Market Update, Environmental—U.S. Lockton

The issue of greenhouse gas and climate change will be the focus of the next market update. In 2011, a major carrier strengthened their reserves for environmental liabilities in a disclosure statement in their 10K by $413,000,000. The majority of those strengthened reserves were attributed to pre-2003-issued policies. Another statement in the financial report is “Underwriting guidelines have been revised to no longer cover known or expected clean-up costs, which were a significant driver of historical claims,” and a “new emerging contaminants team has been formed within the dedicated environmental engineering staff to track any new cleanup standards that may be set by federal or state regulators.” Also of note from that statement, “The percentage of long-term policies (ten years or more) has decreased from a historical average of 6 percent to 1.5 percent by policy count.” Both these statements are epic with regard to the current state of the marketplace.

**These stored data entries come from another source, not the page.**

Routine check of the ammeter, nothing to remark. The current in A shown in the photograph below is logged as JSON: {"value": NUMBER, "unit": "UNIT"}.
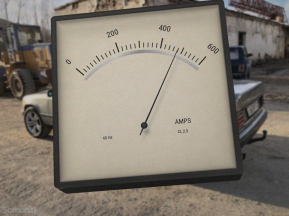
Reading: {"value": 480, "unit": "A"}
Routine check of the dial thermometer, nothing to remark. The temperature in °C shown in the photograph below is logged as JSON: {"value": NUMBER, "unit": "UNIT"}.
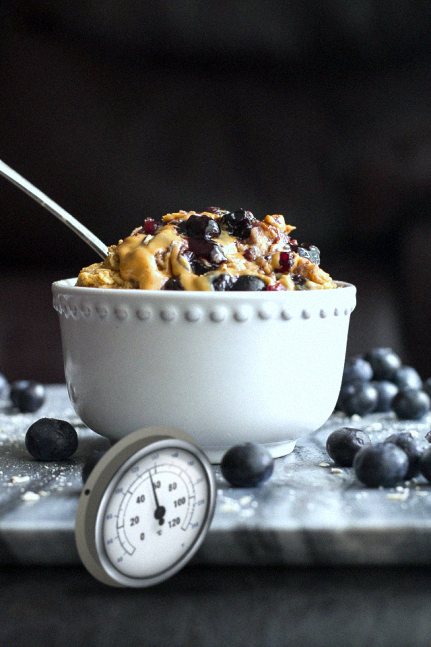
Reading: {"value": 55, "unit": "°C"}
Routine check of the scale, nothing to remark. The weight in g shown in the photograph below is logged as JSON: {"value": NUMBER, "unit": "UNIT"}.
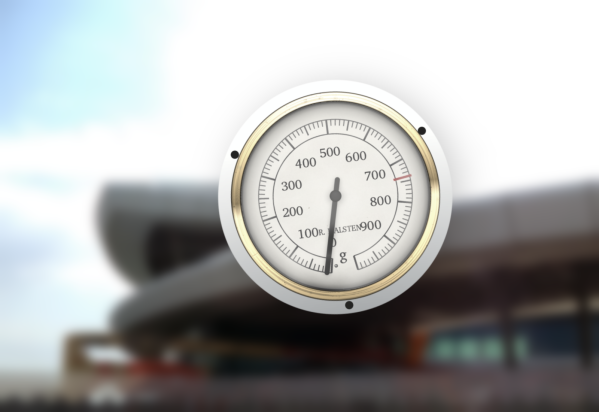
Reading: {"value": 10, "unit": "g"}
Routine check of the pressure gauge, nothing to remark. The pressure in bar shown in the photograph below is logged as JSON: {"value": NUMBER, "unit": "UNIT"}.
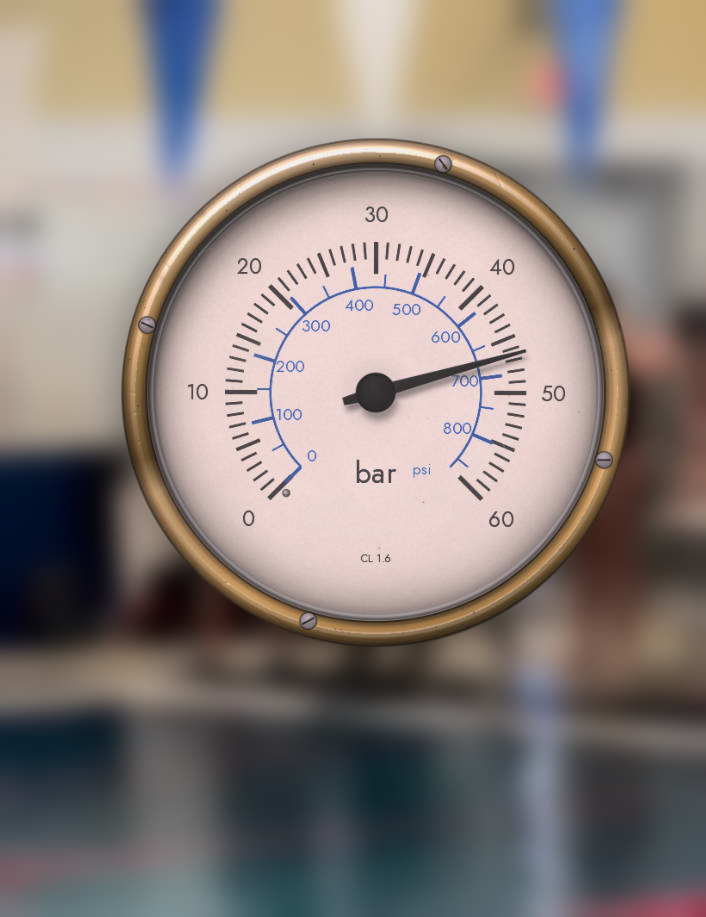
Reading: {"value": 46.5, "unit": "bar"}
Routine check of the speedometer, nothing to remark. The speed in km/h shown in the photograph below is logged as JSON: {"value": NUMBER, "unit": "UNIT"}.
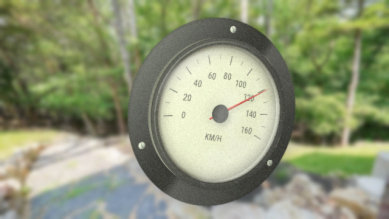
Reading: {"value": 120, "unit": "km/h"}
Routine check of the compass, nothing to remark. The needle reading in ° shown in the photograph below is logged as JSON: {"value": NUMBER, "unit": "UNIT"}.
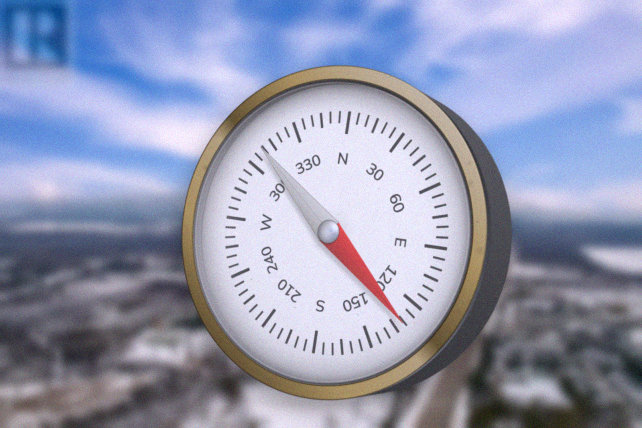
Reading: {"value": 130, "unit": "°"}
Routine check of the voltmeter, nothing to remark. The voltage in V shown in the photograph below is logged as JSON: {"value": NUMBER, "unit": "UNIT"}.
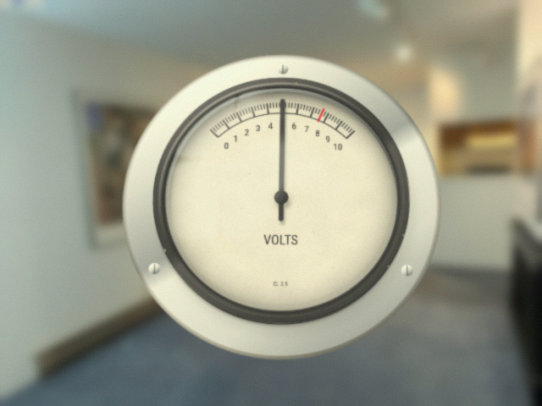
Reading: {"value": 5, "unit": "V"}
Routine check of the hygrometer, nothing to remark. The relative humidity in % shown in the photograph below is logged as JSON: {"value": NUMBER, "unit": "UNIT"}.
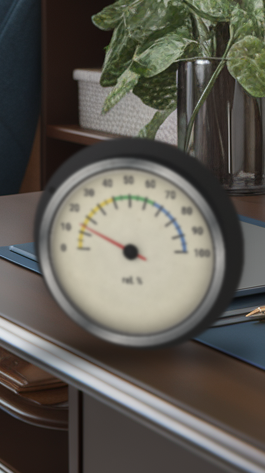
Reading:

The statements expressed in that carrier’s financial disclosure are not an isolated stance on current conditions. Cost cap policies are dead. That program died a quiet, unannounced death. Only three carriers were offering this program, and all no longer are considering these policies without significant exceptions (never say never). Long-term policies (often used in merger and acquisition situations) are no longer automatic. Bottom Line Lockton is not going on record that we have entered a hard market. However, following the financial disclosure statements, and in talking with senior management at the carriers, heavy focus is on tightening underwriting guidelines and reviewing bindable terms and conditions in quotes. Lockton continues to work with the carriers to negotiate the broadest terms and conditions available in the marketplace, but as Bob Dylan sang, “the times they are a-changing.”